Auch Zögerer und Zauderer können Weltgeschichte machen. Manchmal viel nachhaltiger als die Kraftmeier und Großmäuler. Und das sogar aus viel menschlicheren Gründen. Nur: Sie bekommen in der Regel wenig Ruhm, auch nicht von Historikern, die viel zu leicht übersehen, wie auch vorsichtige Herrscher Geschichte machen und damit die Welt für immer verändern. So wie das in der Regierungszeit Friedrich III. von Sachsen wer, den die Nachwelt Friedrich den Weisen nannte. Denn weise war er, keine Frage.
Auch wenn man das Wort weise mit politisch klug übersetzt. Das gilt für unsere Gegenwart, in der Egomanen und Selbstdarsteller glauben, sie wären allein politisch klug, genauso wie für die Zeit Friedrichs des Weisen, der von 1463 bis 1525 lebte und bei seinem Regierungsantritt 1486 nicht ahnen konnte, was ihm da später mit Luther und der Reformation noch blühen würde.

---+---

== ARBEITSAUFTRAG 1 ==
In welchem Jahr trat Friedrich der Weise laut dem Textauszug seine Regierung an?
== ARBEITSAUFTRAG 2 ==
Warum erhalten Zögerer und Zauderer laut dem Textauszug selbst von Historikern wenig Ruhm? Erkläre es mit der Begründung aus dem Text.
== ARBEITSAUFTRAG 3 ==
Knüpfe an den Textauszug über Friedrich den Weisen an und setze ihn nach seinem letzten Satz fort.

== EXTRAHIERTE ANGABEN ==
---+---

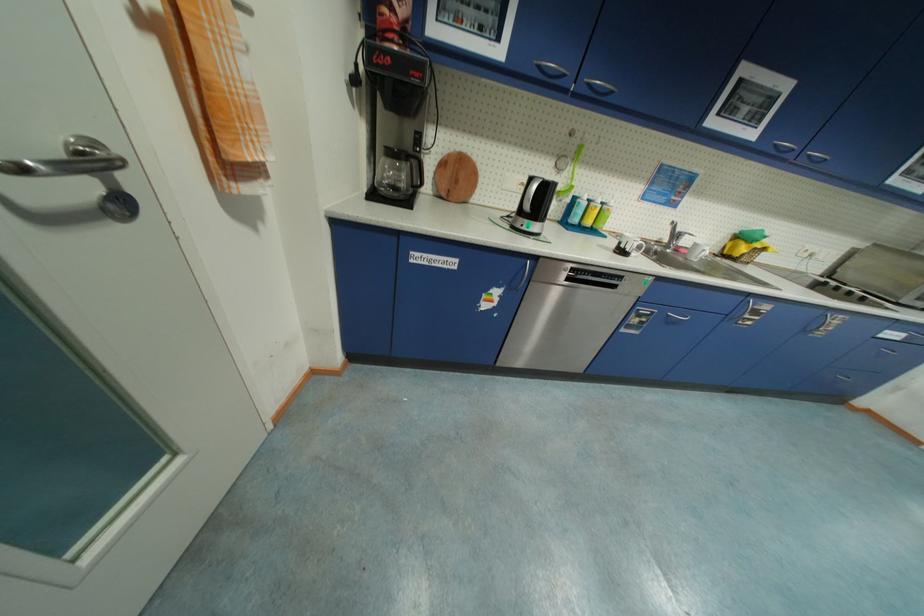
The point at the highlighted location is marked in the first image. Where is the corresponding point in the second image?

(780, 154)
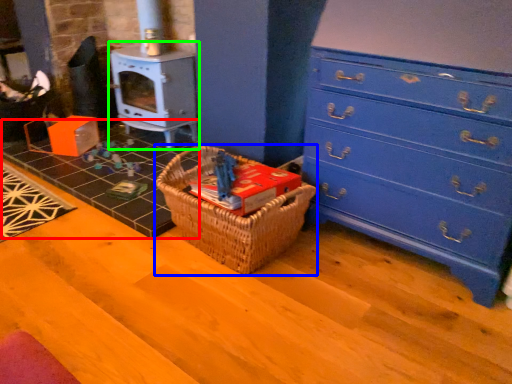
Question: Considering the real-world distances, which object is farthest from tile (highlighted by a red box)? picnic basket (highlighted by a blue box) or appliance (highlighted by a green box)?

Choices:
 (A) picnic basket
 (B) appliance

Answer: (A)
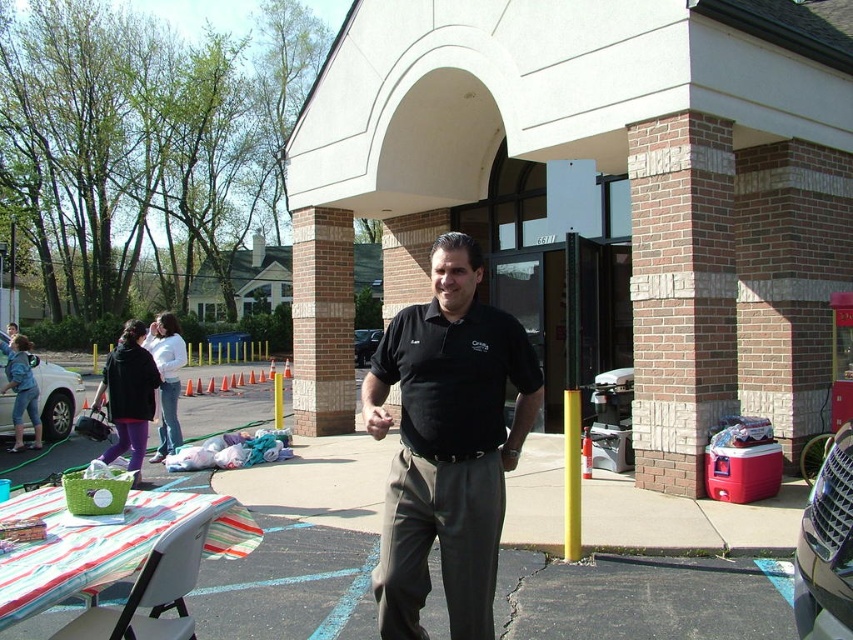
Can you confirm if yellow matte pole at center is thinner than yellow plastic pole at center?

Correct, yellow matte pole at center's width is less than yellow plastic pole at center's.

Does yellow matte pole at center appear on the right side of yellow plastic pole at center?

Correct, you'll find yellow matte pole at center to the right of yellow plastic pole at center.

Which is in front, point (567, 529) or point (276, 388)?

Point (567, 529) is in front.

This screenshot has height=640, width=853. Identify the location of yellow matte pole at center. (x=572, y=401).

Does smooth asphalt pavement at center have a greater height compared to black matte car at center?

No.

Which is above, smooth asphalt pavement at center or black matte car at center?

black matte car at center is higher up.

Who is more distant from viewer, (309, 547) or (357, 342)?

Point (357, 342)

You are a GUI agent. You are given a task and a screenshot of the screen. Output one action in this format:
    pyautogui.click(x=<x>, y=<y>)
    Task: Click on the smooth asphalt pavement at center
    
    Given the screenshot: What is the action you would take?
    pyautogui.click(x=300, y=547)

Can you confirm if yellow matte pole at center is positioned above white glossy car at lower left?

Yes, yellow matte pole at center is above white glossy car at lower left.

Where is `yellow matte pole at center`? yellow matte pole at center is located at coordinates (572, 401).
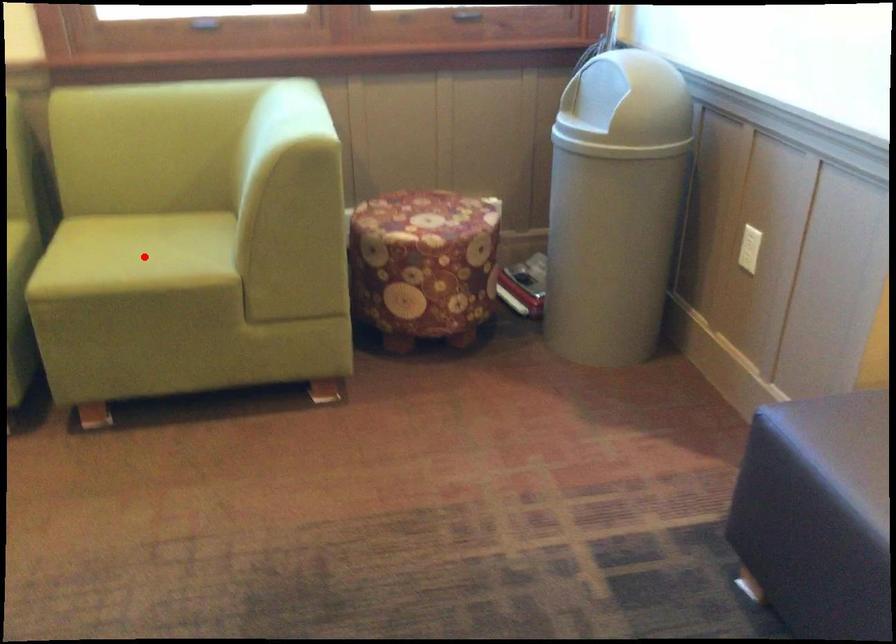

---+---

== SCHRIFTLICHE ANTWORT 1 ==
Im Jahr 1486.

== SCHRIFTLICHE ANTWORT 2 ==
Historiker übersehen viel zu leicht, wie auch vorsichtige Herrscher Geschichte machen und damit die Welt für immer verändern.

== SCHRIFTLICHE ANTWORT 3 ==
Die letzte umfassende Biografie zu Friedrich dem Weisen erschien 1984 aus der Feder von Ingetraut Ludolphy. Mehrfach bezieht sich der Leipziger Theologe und Kirchengeschichtler Armin Kohnle auf diese bislang maßstabsetzende Arbeit. Aber in den 40 Jahren seither gab es mehrere fundierte Forschungen zu Friedrich dem Weisen. An etlichen Editionen war auch Kohnle selbst beteiligt, der aus dieser Fülle nun ein deutlich verändertes Bild sächsischen Kurfürsten zeichnen kann. Und das auch betont in seinem Buch so umsetzt.
Im Schatten Luthers?
Denn viel zu oft wird die Regierungszeit Friedrich III. aus der Reformations- und Lutherperspektive gezeichnet. Ganz so, als spiele Friedrich nur eine Rolle als Wegbereiter der Reformation. Dabei wird geradezu unsichtbar, dass Friedrich selbst eine unverwechselbare Handschrift als Herrscher hatte, die sein Kurfürstentum genauso prägte wie seine Rolle als einer der mächtigsten Fürsten des Reiches. Bis hin zu seiner Nähe zu den Kaisern aus dem Hause Habsburg. Eine Nähe, die nicht nur auf dem Papier existierte.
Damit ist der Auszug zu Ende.